On the other hand, low bias (high variance) algorithms tend to be **more complex**, with flexible underlying structure.

- They train models that are accurate
*on average*, but inconsistent. - These include non-linear or non-parametric algorithms such as decision trees and nearest neighbors.

This **tradeoff in complexity** is why there's a tradeoff in bias and variance - an algorithm cannot simultaneously be more complex and less complex.

**Note: For certain problems, it's possible for some algorithms to have less of both errors than others. For example, ensemble methods (i.e. Random Forests) often perform better than other algorithms in practice. Our recommendation is to always try multiple reasonable algorithms for each problem.*

## Total Error

To build a good predictive model, you'll need to find a balance between bias and variance that minimizes the total error.

**Total Error = Bias^2 + Variance + Irreducible Error**

Machine learning processes find that optimal balance:

A proper machine learning workflow includes:

- Separate training and test sets
- Trying appropriate algorithms (No Free Lunch)
- Fitting model parameters
- Tuning impactful hyperparameters
- Proper performance metrics
- Systematic cross-validation

Finally, as you might have already concluded, an optimal balance of bias and variance leads to a model that is neither overfit nor underfit:

This is the ultimate goal of supervised machine learning - to isolate the **signal** from the dataset while ignoring the noise!

To learn more, sign up for our free 7-day email crash course on applied machine learning...

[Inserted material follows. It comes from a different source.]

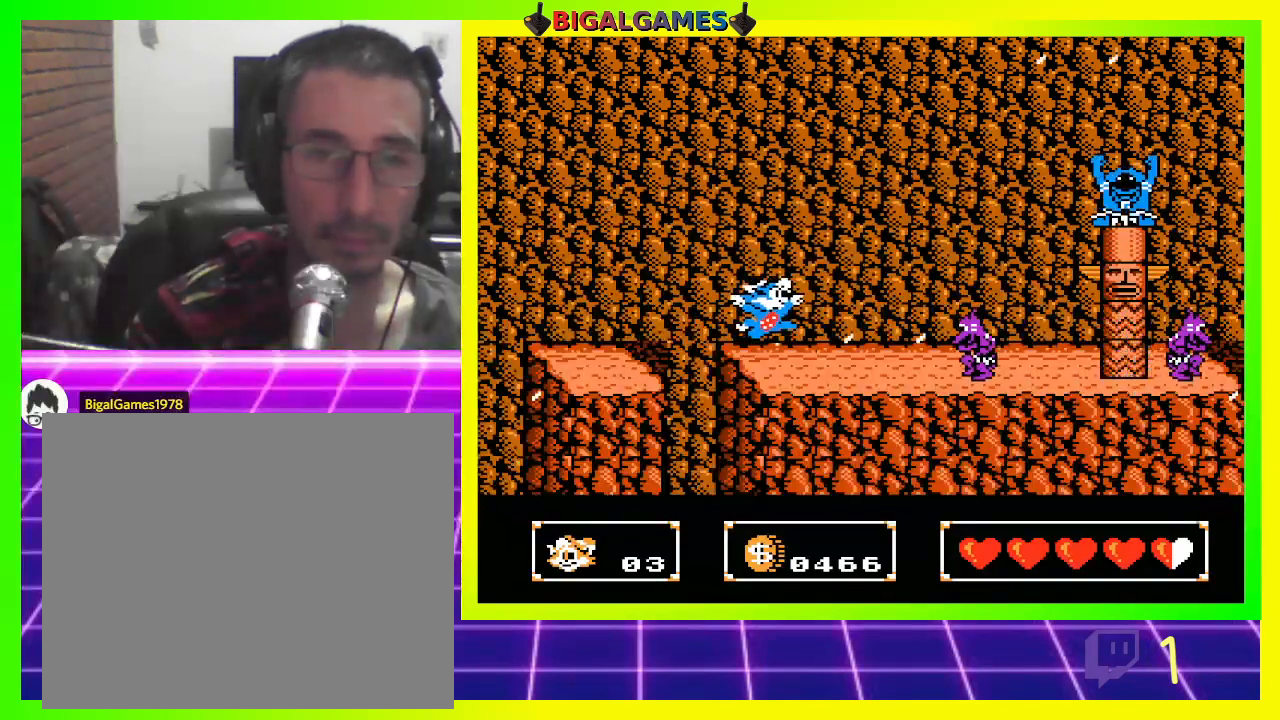
{"buttons": [], "left_stick": "center", "right_stick": "center", "events": [[33, "DPAD_RIGHT", "down"], [200, "CIRCLE", "up"], [267, "CROSS", "down"], [300, "DPAD_RIGHT", "up"], [400, "CROSS", "up"]]}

...or jump right into our masterclass for a comprehensive, hands-on course that covers all of these topics and more.

## 2 Comments

Muktanil

June 6, 2017This is a wonderful article…very clear in explaining the concept. Really loved the dartboard pictorial examples to make the concept of bias and variance crisp. The graphs and charts were extremely helpful too.

I think I even understood the concept of underfitting and overfitting of data better from this article.

Do you think it is safe to say, when the model tries to connect maximum (or all) data points, it overfits the data and creates high variance error? Similarly, if the model connects to minimum data point and generalizes the trend, it probably underfits the data and high bias error occurs?

EliteDataScience

June 6, 2017Glad you found it helpful, Muktanil.

Yes, a model that “connects” all the training data points is definitely a symptom of high variance, and vice versa. Just be careful with thinking about it in terms of connecting data points though, because that’s not always a reliable depiction depending on the number of features you have.

In general, if an algorithm has too high variance, it will learn too much of the noise/peculiarities of each specific training set. The models (and thus the predictions) will vary drastically if you collect a new sample of data for the same problem. Therefore, the models will not be generalizable to new data.